The second comes from William Gibson. If it sounds familiar, it may be because I referenced it in the conclusion of an essay I wrote on being online in 2014 back in January. Or perhaps because you read it for yourself ten years ago.

Our ‘now’ has become at once more unforgivingly brief and unprecidently elastic. The half-life of media-product grows shorter still, ’til it threatens to vanish altogether, everting into some weird quantum logic of its own, the Warholian Fifteen Minutes becoming a quark-like blink. Yet once admitted to the culture’s consensus-pantheon, certain things seem destined to be with us for a very long time indeed. This is a function, in large part, of the rewind button. And we would all of us, to some extent, wish to be in heavy rotation. And as this capacity for recall (and recommodification) grows more universal, history itself is seen to be even more obviously a construct, subject to revision. If it has been our business, as a species, to dam the flow of time through the creation and maintenance of mechanisms of external memory, what will we become when all these mechanisms, as they now seem intended ultimately to do, merge? The end-point of human culture may well be a single moment of effectively endless duration, an infinite digital Now.”
— William Gibson, Errata: Signal to Noise, 2003

Both from 2003. Both almost completely in tune with the sorts of things people still talking about over a decade later. Both pieces are much longer, and particularly with Danny’s piece, I’ve done it a disservice by hacking it up with so many ellipses, but I didn’t want to lose you with a 15-paragraph block quote. Go read it when you have a chance. What Danny is talking about bears a lot of resemblance (and significance) to today’s conversation, in light of things like TinyLetter mailings just like this one, or Paul Ford’s somewhat accidental Tilde Club, or why The Well still exists. Among many other things. I suppose the point is that the mega-gardens, past and present — so, Facebook, MySpace, Google+, Twitter, and even Medium — have created a general impression that all is public and that public are quite content with being public. And yet, things like TinyLetter seem to be on the rise because there’s a desire to be somewhere in between secret and public. Or, as Mandy Brown put it in her first letter, “a place to connect things that don’t seem to fit anywhere else, an excuse to write long sentences and paragraphs rather than leaving things at 140, an opportunity to experiment and try things out absent the nipping at heels that happens in public.”

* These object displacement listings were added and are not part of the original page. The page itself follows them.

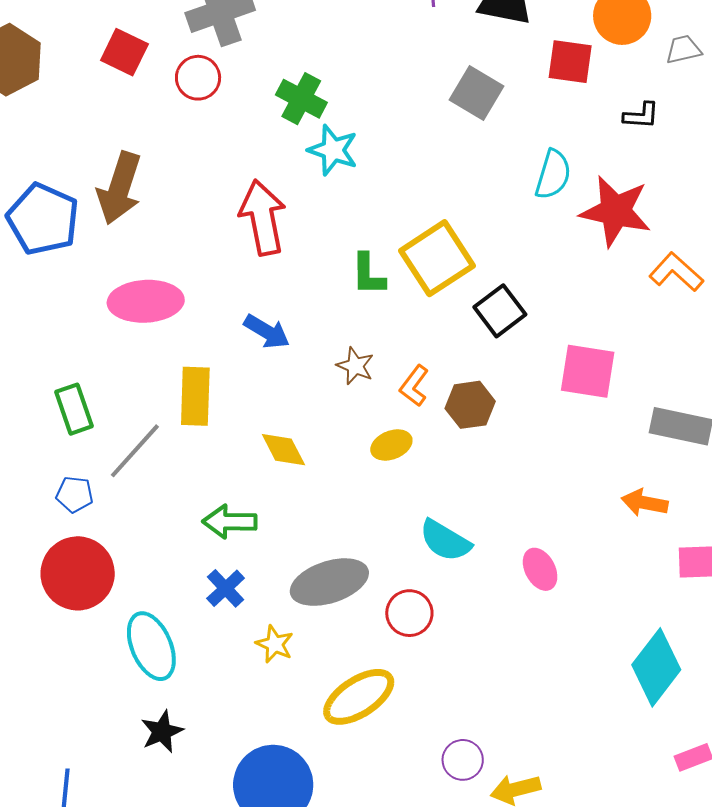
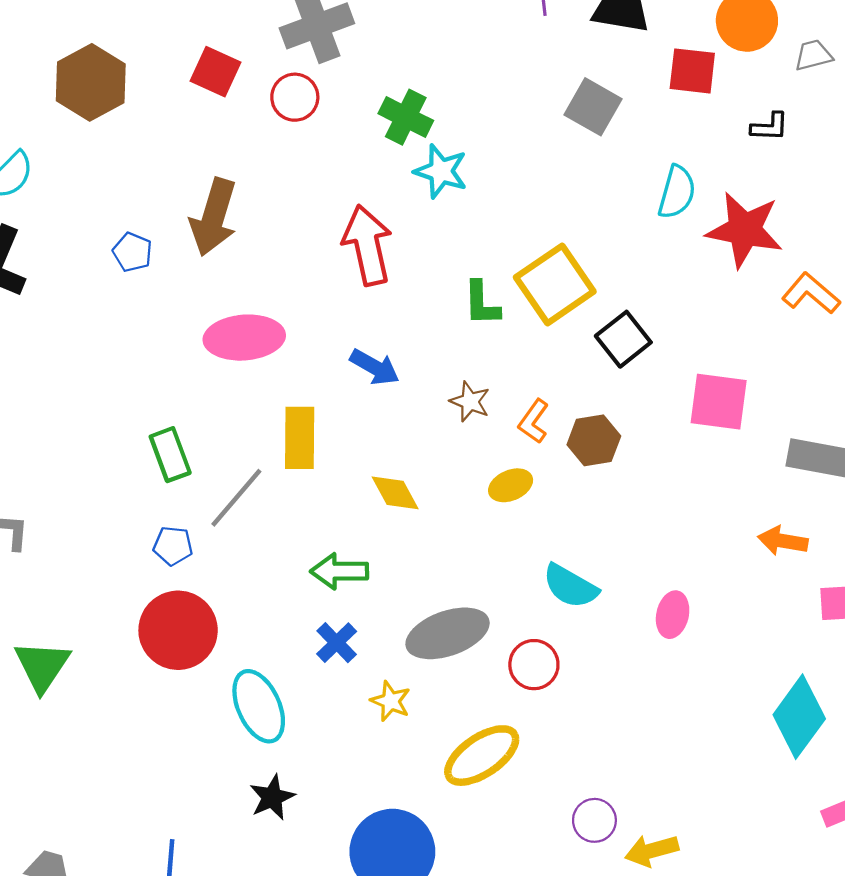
blue pentagon: (43, 219) -> (132, 252), size x0.5
pink ellipse: (540, 569) -> (673, 615), turned 42

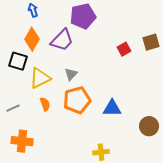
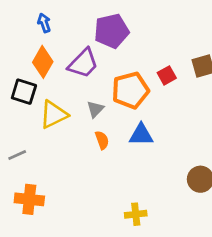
orange pentagon: (77, 100) -> (130, 90), moved
orange semicircle: (45, 104) -> (102, 140), moved
blue triangle: (112, 108) -> (141, 135), moved

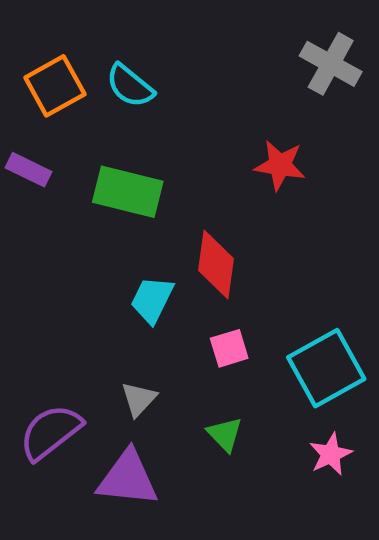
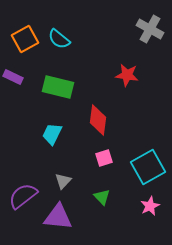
cyan trapezoid: (152, 300) -> (52, 134), moved

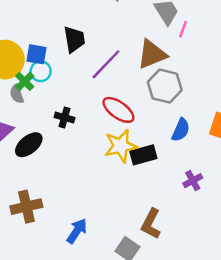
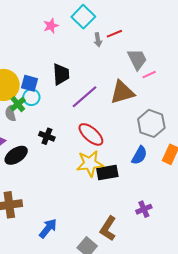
pink line: (183, 29) -> (149, 75), turned 40
gray hexagon: (165, 86) -> (151, 123), moved
purple cross: (193, 181) -> (144, 209), moved

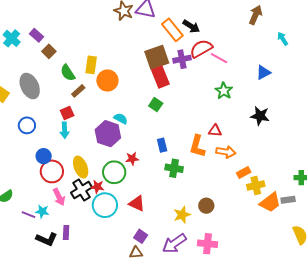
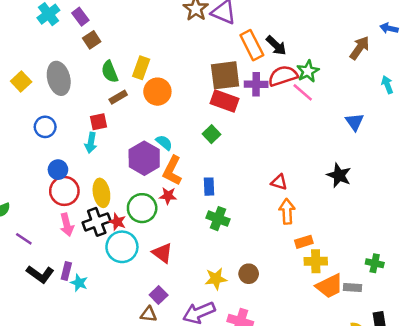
blue triangle: (263, 72) -> (354, 122), turned -49
red rectangle: (160, 77) -> (224, 101), turned -60
green star: (224, 91) -> (308, 71), moved
orange L-shape: (197, 146) -> (172, 171), moved
orange arrow: (226, 152) -> (287, 211), turned -114
cyan star: (42, 211) -> (79, 283), moved

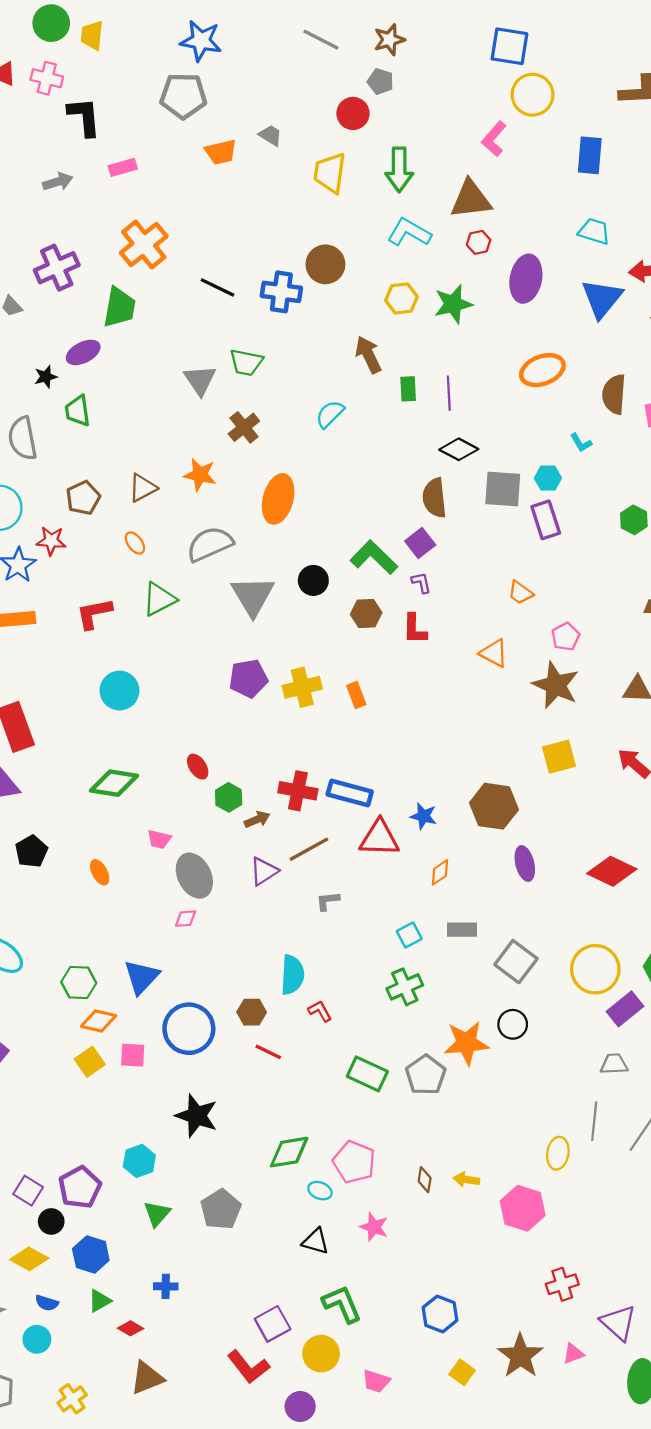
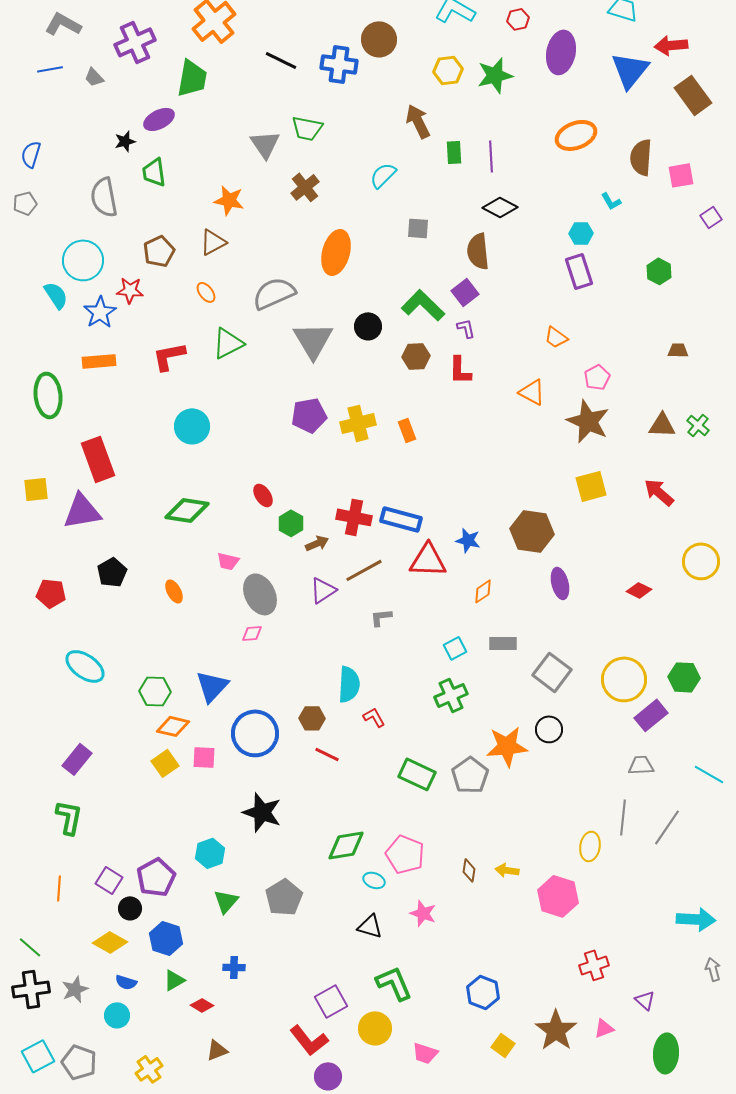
orange star: (200, 475) -> (229, 200), moved
gray square: (503, 489) -> (418, 228), moved, size x0.6
red diamond: (612, 871) -> (639, 590), size x0.6
purple triangle: (618, 1323) -> (645, 1000), size x0.6
brown triangle: (147, 1378) -> (217, 1050), size x0.7
purple circle: (300, 1406) -> (328, 1076), moved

Heavy Rotation: All Songs Considered included a Röyksopp track in their New Mix this week. It’s from a forthcoming album called The Inevitable End, and man, did it sound good. I’m eager to hear the rest. In the meantime, I’ll have to settle for Senior, which is fine.

Recent Tabs: The Justice Department claims that a federal agent had the right to impersonate a young woman online by creating a Facebook page in her name without her knowledge. Good grief. Also, when the singularity hits and you decide to go live in a computer, just know that you’re in for a major attractiveness downgrade. Because computers don’t understand the human face. Really, they don’t. See for yourself! And in other dystopic realities: “What the X-37B is designed for and what it may or may not carry into space are top secret. The cost of the plane and the budget of the program are also secret. Some people have questioned the secret program as a waste of taxpayer money since no reason for the program has been made public.” But, nah, there’s no secret space program.